▶ _What is needed_: Every line in the listing below from the one with "NE RÂTEZ RIEN" through the one with "та енергоспоживання, а так же отримати" is to be reproduced exactly, both ends included; leave out the rest.

__________

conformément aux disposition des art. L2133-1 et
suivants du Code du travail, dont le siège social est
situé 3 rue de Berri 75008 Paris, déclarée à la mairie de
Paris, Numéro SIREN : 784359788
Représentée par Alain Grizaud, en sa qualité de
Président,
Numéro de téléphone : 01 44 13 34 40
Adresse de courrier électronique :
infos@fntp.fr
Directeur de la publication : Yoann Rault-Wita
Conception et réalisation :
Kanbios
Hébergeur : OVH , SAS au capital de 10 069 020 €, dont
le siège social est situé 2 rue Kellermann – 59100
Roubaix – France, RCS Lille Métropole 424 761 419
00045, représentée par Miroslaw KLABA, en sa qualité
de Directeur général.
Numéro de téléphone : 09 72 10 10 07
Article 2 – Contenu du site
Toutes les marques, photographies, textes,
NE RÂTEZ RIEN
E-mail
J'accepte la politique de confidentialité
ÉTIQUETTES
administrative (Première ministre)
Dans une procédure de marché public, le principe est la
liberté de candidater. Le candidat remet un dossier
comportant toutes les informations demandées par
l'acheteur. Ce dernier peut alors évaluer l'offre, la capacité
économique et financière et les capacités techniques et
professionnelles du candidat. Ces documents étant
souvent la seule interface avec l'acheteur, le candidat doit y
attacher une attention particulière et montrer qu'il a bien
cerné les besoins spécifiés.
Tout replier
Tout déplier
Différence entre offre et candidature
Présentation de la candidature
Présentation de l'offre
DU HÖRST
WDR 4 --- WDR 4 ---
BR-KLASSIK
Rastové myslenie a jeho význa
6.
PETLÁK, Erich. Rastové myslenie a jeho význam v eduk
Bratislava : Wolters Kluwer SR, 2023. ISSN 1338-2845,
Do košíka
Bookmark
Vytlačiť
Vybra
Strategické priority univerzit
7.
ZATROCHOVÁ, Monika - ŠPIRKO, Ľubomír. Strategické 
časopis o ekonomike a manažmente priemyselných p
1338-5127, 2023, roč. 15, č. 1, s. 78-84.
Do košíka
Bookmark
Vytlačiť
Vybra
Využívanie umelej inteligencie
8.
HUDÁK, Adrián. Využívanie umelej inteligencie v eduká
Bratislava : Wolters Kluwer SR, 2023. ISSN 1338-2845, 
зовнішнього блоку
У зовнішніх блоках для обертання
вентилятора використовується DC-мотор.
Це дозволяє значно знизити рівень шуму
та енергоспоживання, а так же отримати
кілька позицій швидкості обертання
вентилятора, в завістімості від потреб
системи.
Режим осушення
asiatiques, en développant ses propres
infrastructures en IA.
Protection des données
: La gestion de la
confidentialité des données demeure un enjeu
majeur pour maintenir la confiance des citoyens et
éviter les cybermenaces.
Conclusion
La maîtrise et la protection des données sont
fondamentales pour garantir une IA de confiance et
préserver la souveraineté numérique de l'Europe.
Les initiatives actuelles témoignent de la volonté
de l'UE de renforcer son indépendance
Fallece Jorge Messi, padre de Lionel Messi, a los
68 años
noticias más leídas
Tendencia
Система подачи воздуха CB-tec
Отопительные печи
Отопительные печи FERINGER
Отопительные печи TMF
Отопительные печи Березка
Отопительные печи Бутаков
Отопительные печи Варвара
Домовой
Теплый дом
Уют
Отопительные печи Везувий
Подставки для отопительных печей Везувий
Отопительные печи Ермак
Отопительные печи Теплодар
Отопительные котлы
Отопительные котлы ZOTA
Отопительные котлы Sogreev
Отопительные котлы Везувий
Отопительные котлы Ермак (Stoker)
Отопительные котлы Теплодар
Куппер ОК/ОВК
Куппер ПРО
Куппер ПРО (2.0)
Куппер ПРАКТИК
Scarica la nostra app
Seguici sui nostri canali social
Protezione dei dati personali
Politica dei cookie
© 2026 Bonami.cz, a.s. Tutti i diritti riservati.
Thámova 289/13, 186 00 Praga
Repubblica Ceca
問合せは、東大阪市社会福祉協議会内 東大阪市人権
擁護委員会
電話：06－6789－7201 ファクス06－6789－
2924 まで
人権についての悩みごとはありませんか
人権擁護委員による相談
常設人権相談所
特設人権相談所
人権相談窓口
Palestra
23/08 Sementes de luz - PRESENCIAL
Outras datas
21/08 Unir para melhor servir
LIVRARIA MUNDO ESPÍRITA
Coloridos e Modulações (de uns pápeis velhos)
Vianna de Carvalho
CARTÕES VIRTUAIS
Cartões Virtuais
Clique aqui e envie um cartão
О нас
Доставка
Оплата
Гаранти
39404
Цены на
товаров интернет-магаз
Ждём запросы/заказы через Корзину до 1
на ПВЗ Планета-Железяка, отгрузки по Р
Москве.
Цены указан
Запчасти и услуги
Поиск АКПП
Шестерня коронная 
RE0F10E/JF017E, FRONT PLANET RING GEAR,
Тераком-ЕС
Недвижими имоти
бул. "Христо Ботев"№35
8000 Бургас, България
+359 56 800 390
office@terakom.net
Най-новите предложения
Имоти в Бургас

__________

▶ _Exercise output_:
NE RÂTEZ RIEN
E-mail
J'accepte la politique de confidentialité
ÉTIQUETTES
administrative (Première ministre)
Dans une procédure de marché public, le principe est la
liberté de candidater. Le candidat remet un dossier
comportant toutes les informations demandées par
l'acheteur. Ce dernier peut alors évaluer l'offre, la capacité
économique et financière et les capacités techniques et
professionnelles du candidat. Ces documents étant
souvent la seule interface avec l'acheteur, le candidat doit y
attacher une attention particulière et montrer qu'il a bien
cerné les besoins spécifiés.
Tout replier
Tout déplier
Différence entre offre et candidature
Présentation de la candidature
Présentation de l'offre
DU HÖRST
WDR 4 --- WDR 4 ---
BR-KLASSIK
Rastové myslenie a jeho význa
6.
PETLÁK, Erich. Rastové myslenie a jeho význam v eduk
Bratislava : Wolters Kluwer SR, 2023. ISSN 1338-2845,
Do košíka
Bookmark
Vytlačiť
Vybra
Strategické priority univerzit
7.
ZATROCHOVÁ, Monika - ŠPIRKO, Ľubomír. Strategické 
časopis o ekonomike a manažmente priemyselných p
1338-5127, 2023, roč. 15, č. 1, s. 78-84.
Do košíka
Bookmark
Vytlačiť
Vybra
Využívanie umelej inteligencie
8.
HUDÁK, Adrián. Využívanie umelej inteligencie v eduká
Bratislava : Wolters Kluwer SR, 2023. ISSN 1338-2845, 
зовнішнього блоку
У зовнішніх блоках для обертання
вентилятора використовується DC-мотор.
Це дозволяє значно знизити рівень шуму
та енергоспоживання, а так же отримати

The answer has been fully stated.